BISHKEK/OSH. Aug 24 (Interfax) - Kyrgyz President Almazbek Atambayev has ordered the national government to review the existent border treaties.
"Facts that former presidents and other high-ranking officials acknowledged rights of neighbor countries to the lands the people of Kyrgyzstan deem to be native Kyrgyz territories become obvious time after time," the presidential press service quoted Atambayev to Interfax as telling Foreign Minister Erlan Abdyldaev and head of the Presidential Administration's Foreign Affairs Department Sapar Isakov.
"The officials covered up information about those 'concessions' and neither people nor even the incumbent administration, including the president, were aware of them," Atambayev said.
The population of Kyrgyzstan "must know the truth about the previous 'agreements' signed by individuals who, unfortunately, were lawful representatives of Kyrgyzstan at that moment," he said.
"Although those documents were not ratified and did not take effect in the prescribed procedure, international legal norms make them the foundation of all future agreements, which significantly complicates the situation and creates a major impediment to the provision of national interests of Kyrgyzstan," the president said.
Therefore, Atambayev ordered the government and the foreign minister to make "a profound review of all international treaties and agreements," as well as protocols and memoranda signed by Kyrgyz officials, especially in regard to border issues.

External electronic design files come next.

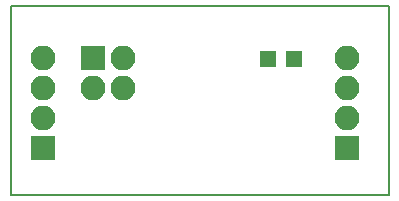
<source format=gbs>
G04 #@! TF.GenerationSoftware,KiCad,Pcbnew,(5.0.0-dirty)*
G04 #@! TF.CreationDate,2020-09-03T12:08:13+09:00*
G04 #@! TF.ProjectId,fake-fan-mk2,66616B652D66616E2D6D6B322E6B6963,rev?*
G04 #@! TF.SameCoordinates,Original*
G04 #@! TF.FileFunction,Soldermask,Bot*
G04 #@! TF.FilePolarity,Negative*
%FSLAX46Y46*%
G04 Gerber Fmt 4.6, Leading zero omitted, Abs format (unit mm)*
G04 Created by KiCad (PCBNEW (5.0.0-dirty)) date 09/03/20 12:08:13*
%MOMM*%
%LPD*%
G01*
G04 APERTURE LIST*
%ADD10C,0.200000*%
%ADD11O,2.100000X2.100000*%
%ADD12R,2.100000X2.100000*%
%ADD13R,1.400000X1.400000*%
G04 APERTURE END LIST*
D10*
X14000000Y-30000000D02*
X14000000Y-14000000D01*
X46000000Y-30000000D02*
X14000000Y-30000000D01*
X46000000Y-14000000D02*
X46000000Y-30000000D01*
X14000000Y-14000000D02*
X46000000Y-14000000D01*
D11*
G04 #@! TO.C,J1*
X16750000Y-18380000D03*
X16750000Y-20920000D03*
X16750000Y-23460000D03*
D12*
X16750000Y-26000000D03*
G04 #@! TD*
G04 #@! TO.C,J2*
X42500000Y-26000000D03*
D11*
X42500000Y-23460000D03*
X42500000Y-20920000D03*
X42500000Y-18380000D03*
G04 #@! TD*
D12*
G04 #@! TO.C,J3*
X21000000Y-18400000D03*
D11*
X23540000Y-18400000D03*
X21000000Y-20940000D03*
X23540000Y-20940000D03*
G04 #@! TD*
D13*
G04 #@! TO.C,TP1*
X35750000Y-18500000D03*
G04 #@! TD*
G04 #@! TO.C,TP2*
X38000000Y-18500000D03*
G04 #@! TD*
M02*

</source>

The press service did not specify titles of those documents, but Kyrgyz experts believe these must be the agreements on certain sections of the border with Uzbekistan, among them Mount Ungar-Too in the Jalal-Abad region.
A number of Kyrgyz media outlets posted documents on Tuesday to demonstrate that the Kyrgyz-Uzbek delimitation and demarcation commission agreed in 2006, during the tenure of President Kurmanbek Bakiyev, to recognize the disputable mountain as Uzbek territory. Yet the sides have not signed a related agreement since then, and the mountain has remained a non-delimitated area. There is a Kyrgyz radio relay tower on the mountain, and local residents see the area as their own.
Seven Uzbek policemen were dropped on the mountain by helicopter on August 22. The Kyrgyz State Border Service said on Wednesday that four employees of the radio relay station were taken to the Yangikurgan district police station of Uzbekistan. "Border officials from Uzbekistan said there were no reasons to worry about the detained Kyrgyz citizens," the State Border Service reported.
On the whole, the situation on the Kyrgyz-Uzbek state border is stable, and protection of the border sector near Mount Ungar-Too has been stepped up, the representative said.